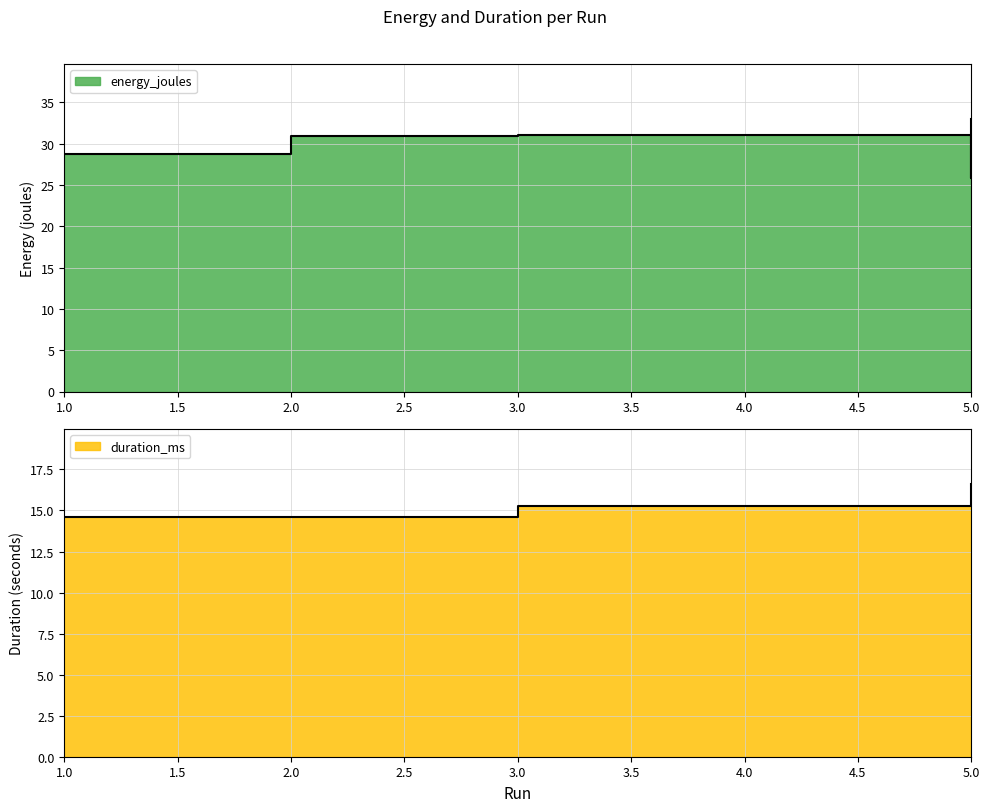

At which category does the chart reach its peak across all series?

5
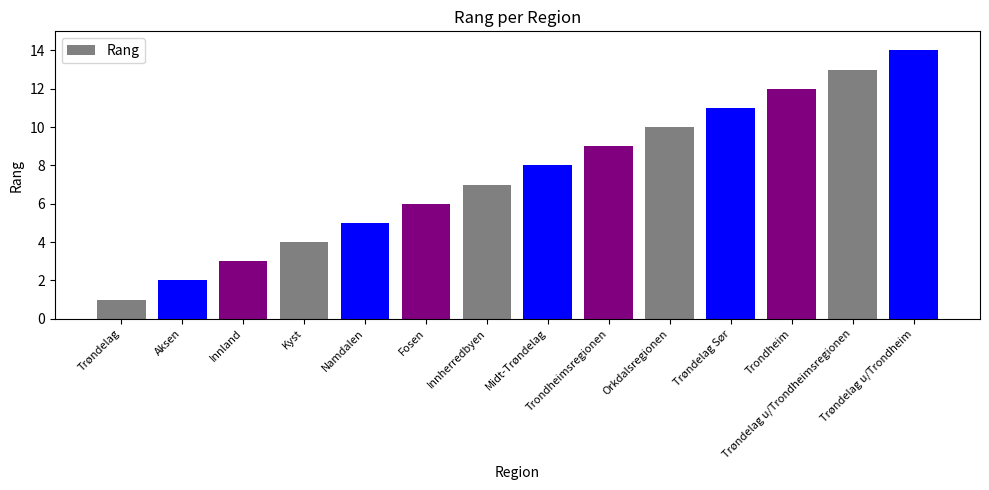

Does the chart contain any negative values?

No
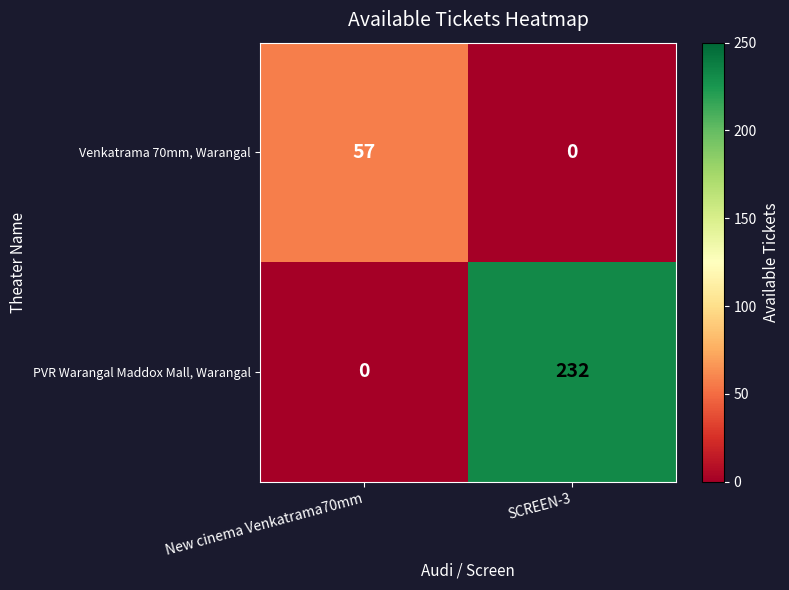

List the series in order of their peak value, lowest first.

Venkatrama 70mm, Warangal, PVR Warangal Maddox Mall, Warangal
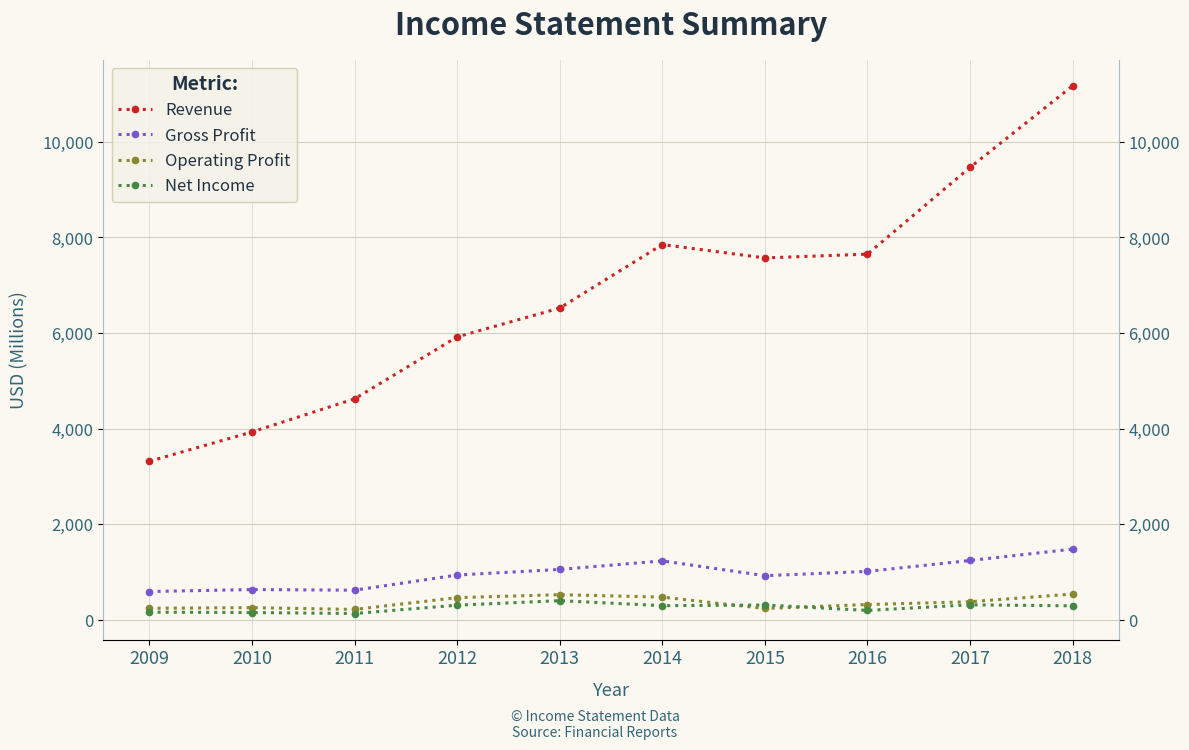

Which series ends up on top after the final intersection of Operating Profit and Net Income?

Operating Profit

-=-=-=-=-

* _WORK ITEM_:
Rewrite the records from the line with "Which series ends" through the end of the records, changing "intersection" to "crossing" and keeping everything else the same.

* _SOLUTION TO THIS EXERCISE_:
Which series ends up on top after the final crossing of Operating Profit and Net Income?

Operating Profit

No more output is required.